« Des vivants et des morts »

Sept ans qu'Alice et Arthur étaient morts. Je n'ai pas besoin de cocher ce jour particulier sur mon agenda, ni d'un rappel sur mon téléphone ; le jour dit, je me suis toujours retrouvé dans un coin du cimetière de Saint Ferjeux, à fixer sans trop savoir pourquoi les lettres gravées dans le marbre noir, parfois sous la pluie, parfois au soleil.

Cette année, je remarquai que la peinture commençait à s'effacer. Quelque chose disparaissait, sans bruit, malgré les fleurs toutes fraîches que je venais de déposer.

Un pressante envie de fumer me saisit ; mais je me retins, triturant dans ma poche le paquet entamé. Et alors que je pliais les genoux pour déposer un petit caillou sur le coin de la dalle, un groupe est passé prés de moi. J'entendais leurs conversations qui troublaient le silence du cimetière. En me relavant, je vis qu'ils s'étaient arrêtés un peu plus loin. Une vingtaine de femmes et d' hommes de tous ages se dispersèrent autour d'une tombe. L'un d'eux portait un pack de bières qu'il ouvrit en en déchirant le coté, et pendant qu'il les distribuait, deux autres commencèrent à se rouler des cigarettes.

Je m’approchai.

Celui qui distribuait les canettes m'en tendit une, je fis encore deux pas vers eux et la saisit machinalement. Nous levâmes le bras pour trinquer, les bouteilles nous envoyant des reflets vert sombre. La bière bon marché était tiède, à la fois douce et amère. Les cigarettes allumées déroulaient autour de nous une odeur de marijuana, peu agressive mais tenace.

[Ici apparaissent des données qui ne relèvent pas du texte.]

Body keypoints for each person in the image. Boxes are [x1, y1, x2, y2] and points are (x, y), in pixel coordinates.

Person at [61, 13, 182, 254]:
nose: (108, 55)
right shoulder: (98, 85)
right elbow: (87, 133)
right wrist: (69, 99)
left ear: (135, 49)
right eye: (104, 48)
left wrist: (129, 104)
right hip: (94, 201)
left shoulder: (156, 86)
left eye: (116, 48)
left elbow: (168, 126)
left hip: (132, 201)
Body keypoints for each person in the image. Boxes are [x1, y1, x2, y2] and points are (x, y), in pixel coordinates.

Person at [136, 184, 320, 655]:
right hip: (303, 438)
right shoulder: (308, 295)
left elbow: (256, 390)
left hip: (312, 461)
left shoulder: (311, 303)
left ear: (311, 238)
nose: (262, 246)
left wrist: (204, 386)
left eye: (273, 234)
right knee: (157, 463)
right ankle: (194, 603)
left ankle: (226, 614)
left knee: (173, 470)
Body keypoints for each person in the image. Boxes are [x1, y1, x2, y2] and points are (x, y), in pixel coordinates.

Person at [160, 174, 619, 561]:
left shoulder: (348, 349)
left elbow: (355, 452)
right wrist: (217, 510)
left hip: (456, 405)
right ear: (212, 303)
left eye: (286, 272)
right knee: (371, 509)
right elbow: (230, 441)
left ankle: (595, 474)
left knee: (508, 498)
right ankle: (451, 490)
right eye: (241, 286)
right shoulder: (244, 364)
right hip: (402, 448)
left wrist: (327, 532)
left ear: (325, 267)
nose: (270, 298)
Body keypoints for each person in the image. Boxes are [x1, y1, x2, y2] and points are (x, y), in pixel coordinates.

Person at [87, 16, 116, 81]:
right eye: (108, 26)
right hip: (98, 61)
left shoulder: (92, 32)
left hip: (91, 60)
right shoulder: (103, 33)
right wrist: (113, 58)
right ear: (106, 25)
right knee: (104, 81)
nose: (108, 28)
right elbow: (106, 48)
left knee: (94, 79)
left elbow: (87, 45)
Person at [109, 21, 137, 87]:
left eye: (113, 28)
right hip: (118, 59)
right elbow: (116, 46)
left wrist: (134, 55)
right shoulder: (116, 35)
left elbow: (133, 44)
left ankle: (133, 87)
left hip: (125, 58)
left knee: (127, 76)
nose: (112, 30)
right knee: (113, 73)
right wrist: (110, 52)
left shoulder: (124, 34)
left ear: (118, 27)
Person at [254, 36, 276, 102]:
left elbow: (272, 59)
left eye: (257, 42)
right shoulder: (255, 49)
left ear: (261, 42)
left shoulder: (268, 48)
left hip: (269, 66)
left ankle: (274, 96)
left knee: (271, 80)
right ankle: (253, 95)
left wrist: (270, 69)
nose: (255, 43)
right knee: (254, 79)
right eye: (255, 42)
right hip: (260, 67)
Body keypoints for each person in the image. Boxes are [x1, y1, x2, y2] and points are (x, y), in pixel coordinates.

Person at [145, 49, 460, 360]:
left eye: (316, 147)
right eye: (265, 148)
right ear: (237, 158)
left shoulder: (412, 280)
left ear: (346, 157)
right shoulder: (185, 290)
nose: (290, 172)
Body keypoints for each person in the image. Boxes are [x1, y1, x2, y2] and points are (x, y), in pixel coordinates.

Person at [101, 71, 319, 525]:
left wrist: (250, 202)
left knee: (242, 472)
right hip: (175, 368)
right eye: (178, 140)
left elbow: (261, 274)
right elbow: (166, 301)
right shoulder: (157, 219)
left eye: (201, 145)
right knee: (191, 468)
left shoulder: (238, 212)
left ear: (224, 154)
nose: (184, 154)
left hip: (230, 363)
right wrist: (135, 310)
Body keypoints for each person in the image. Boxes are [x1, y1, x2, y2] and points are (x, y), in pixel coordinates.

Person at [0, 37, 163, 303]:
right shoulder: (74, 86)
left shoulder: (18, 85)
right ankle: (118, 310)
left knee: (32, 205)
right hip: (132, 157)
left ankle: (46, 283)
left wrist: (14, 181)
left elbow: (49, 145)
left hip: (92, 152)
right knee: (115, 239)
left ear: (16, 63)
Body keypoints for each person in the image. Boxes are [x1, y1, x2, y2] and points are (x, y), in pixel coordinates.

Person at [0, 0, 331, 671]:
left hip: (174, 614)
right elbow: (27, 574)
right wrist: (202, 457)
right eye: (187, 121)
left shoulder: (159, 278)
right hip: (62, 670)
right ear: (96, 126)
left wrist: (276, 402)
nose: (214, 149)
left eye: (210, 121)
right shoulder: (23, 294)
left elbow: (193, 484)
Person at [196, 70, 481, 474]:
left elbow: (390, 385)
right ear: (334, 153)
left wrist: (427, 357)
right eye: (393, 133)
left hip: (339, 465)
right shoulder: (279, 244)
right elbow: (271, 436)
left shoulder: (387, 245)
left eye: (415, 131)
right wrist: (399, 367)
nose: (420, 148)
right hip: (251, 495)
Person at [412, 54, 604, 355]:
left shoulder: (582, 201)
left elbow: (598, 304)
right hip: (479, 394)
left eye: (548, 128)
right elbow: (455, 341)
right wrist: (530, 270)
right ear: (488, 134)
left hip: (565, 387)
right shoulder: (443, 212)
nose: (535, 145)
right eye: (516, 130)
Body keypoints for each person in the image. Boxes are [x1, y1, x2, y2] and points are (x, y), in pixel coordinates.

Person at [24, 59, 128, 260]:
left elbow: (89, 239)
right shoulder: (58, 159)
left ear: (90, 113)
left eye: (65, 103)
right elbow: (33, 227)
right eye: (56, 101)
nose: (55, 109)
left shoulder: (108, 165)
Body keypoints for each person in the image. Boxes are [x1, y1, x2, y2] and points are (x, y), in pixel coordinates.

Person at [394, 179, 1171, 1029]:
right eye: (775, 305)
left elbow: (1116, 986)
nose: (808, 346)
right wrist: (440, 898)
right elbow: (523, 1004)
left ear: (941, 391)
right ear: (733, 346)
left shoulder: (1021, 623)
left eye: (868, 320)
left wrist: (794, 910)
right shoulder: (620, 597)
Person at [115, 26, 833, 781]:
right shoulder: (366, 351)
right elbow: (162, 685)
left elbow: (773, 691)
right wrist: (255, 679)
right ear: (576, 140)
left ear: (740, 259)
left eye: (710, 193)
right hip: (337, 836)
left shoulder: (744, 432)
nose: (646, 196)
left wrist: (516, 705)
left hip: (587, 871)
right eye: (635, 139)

Tout en buvant et fumant, ils racontaient des anecdotes, sans doute pour la centième fois, mais personne ne s'en offusquait, et au contraire, tous riaient de bon cœur.

Je gardai ma bouteille vide à la main, contre mon ventre et m'allumai une cigarette. Une femme sortit du cercle, s'avança et demanda le silence. L'homme qui buvait assis sur le bord de la tombe leva le poing, et le groupe se mit à chanter :

« Debout les damnés de la terre / debout les forçats de la faim / la terre tonne en son cratère / C'est l'éruption de la fin. »

Ainsi se passa le septième anniversaire de la mort d'Alice et Arthur. Je me promis, pour l’année prochaine, d'amener un bouteille de Touraine blanc. Leur préféré.